Les excellents chiffres de vente ne suffisent plus. Au quotidien Libération, un an après son arrivée, le directeur Nicolas Demorand est toujours aussi contesté. Une assemblée générale convoquée ce lundi par la Société Civile des Personnels de Libération (SCPL) fait un constat sans appel : "La greffe Nicolas Demorand n'a n'a pas pris". Elle parle de "malaise" et d'un sentiment pour les salariés "d'être dépossédés de (leur) journal."
"Bien souvent, nous ne nous y reconnaissons plus. La direction semble ne pas avoir de politique relative à chaque domaine du journal, du sport à l'économie, de la politique à la société, du web à la culture (...) De là, le sentiment général d'être l'objet d'un mépris, encore accentué par l'attitude autoritaire et arrogante de la direction" écrit la SCPL dans un communiqué. Tout est pointé du doigt, du contenu éditorial au management.

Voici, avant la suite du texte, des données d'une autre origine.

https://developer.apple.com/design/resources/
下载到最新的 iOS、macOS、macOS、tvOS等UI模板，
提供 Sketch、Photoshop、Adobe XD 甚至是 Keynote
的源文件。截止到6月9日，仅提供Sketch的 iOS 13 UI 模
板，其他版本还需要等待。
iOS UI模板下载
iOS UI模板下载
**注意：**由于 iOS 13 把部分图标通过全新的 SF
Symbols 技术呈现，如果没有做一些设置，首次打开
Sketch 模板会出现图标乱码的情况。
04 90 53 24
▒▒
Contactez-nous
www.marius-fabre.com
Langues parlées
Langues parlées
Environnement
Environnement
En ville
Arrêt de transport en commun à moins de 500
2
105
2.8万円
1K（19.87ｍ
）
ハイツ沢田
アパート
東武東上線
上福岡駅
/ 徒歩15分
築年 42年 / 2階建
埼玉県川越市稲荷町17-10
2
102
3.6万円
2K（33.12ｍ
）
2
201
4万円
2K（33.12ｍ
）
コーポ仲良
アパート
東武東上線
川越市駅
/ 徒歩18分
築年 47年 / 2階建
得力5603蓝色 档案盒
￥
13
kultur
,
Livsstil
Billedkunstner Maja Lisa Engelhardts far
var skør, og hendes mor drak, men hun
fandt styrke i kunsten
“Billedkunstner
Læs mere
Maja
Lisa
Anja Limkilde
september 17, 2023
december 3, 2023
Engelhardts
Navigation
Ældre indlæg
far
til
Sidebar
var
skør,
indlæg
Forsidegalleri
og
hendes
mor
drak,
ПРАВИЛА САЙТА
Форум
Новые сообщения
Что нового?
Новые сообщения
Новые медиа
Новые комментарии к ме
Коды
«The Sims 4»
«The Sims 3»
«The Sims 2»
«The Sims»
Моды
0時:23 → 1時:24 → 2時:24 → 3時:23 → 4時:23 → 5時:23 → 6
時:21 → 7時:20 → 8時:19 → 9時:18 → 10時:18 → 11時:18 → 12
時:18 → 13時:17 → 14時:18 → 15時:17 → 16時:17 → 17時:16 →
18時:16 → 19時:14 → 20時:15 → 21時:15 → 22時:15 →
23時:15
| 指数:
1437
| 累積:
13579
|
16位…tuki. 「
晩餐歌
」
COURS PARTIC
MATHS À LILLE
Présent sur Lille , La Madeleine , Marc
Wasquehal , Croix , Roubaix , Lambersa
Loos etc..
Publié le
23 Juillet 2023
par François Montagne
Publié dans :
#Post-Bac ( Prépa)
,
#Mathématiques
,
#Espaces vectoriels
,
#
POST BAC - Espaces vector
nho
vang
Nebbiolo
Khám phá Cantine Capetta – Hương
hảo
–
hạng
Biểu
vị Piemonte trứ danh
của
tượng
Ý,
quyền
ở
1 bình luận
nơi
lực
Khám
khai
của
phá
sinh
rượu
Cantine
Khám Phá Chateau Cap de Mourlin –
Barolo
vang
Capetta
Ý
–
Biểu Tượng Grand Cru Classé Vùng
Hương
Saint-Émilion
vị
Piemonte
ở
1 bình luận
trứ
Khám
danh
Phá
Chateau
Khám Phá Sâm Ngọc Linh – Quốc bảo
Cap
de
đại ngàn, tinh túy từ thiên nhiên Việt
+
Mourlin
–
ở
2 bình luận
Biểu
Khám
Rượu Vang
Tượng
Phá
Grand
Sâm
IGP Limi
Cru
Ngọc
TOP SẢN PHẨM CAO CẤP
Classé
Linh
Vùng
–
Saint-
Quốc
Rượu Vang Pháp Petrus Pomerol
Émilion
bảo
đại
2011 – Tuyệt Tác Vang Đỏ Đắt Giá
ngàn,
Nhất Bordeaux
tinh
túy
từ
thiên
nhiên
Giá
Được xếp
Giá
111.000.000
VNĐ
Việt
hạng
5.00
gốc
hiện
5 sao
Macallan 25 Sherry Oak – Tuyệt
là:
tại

Les salariés dénoncent pêle-mêle "des Unes racoleuses qui tantôt défigurent Libération", "un traitement éditorial partisan en matière politique, qui semble inféoder le journal au PS" ou encore "la mise à l'écart de continents entiers du journal, comme le social, l'environnement, l'immigration." La gestion des équipes est aussi en cause, avec "des embauches de cadres répondant à une logique discrétionnaire" ou encore la "précarisation" des journalistes pigistes.
Ce n'est pas la première fois que l'ex-anchorman de la matinale de France Inter est contesté au sein du journal. Il y a à peine dix mois, quelques semaines après son arrivée, les personnels de Libé avaient voté une motion de défiance à son encontre pour protester contre le réaménagement d'une rubrique et la non-transformation d'un CDD en CDI. Une "alerte" avait commenté Nicolas Demorand à l'époque.
Son remplacement de Laurent Joffrin en mars 2011 avait été approuvé sans grand enthousiasme à 56,7% soit 118 voix pour et 90 voix contre. Face au scepticisme de certains, il avait tenté de marquer sa détermination lors de son grand oral face aux journaliste du quotidien : "Je viens devant vous avec mes désirs et la force de travail qui est la mienne (...) Je suis un sédentaire, je veux m'installer pour longtemps." Aujourd'hui, la SCPL le met en garde : "Libération ne se fera pas sans son équipe (qui) demande à entendre la direction sur l'ensemble de ces points, et se déterminera en conséquence". Nicolas Demorand n'a peut-être par ses équipes avec lui mais ses actionnaires, probablement. Car les ventes du journal autrefois en grandes difficultés ont bondi de plus de 10% en 2011, soit la plus forte hausse des ventes de la presse quotidienne.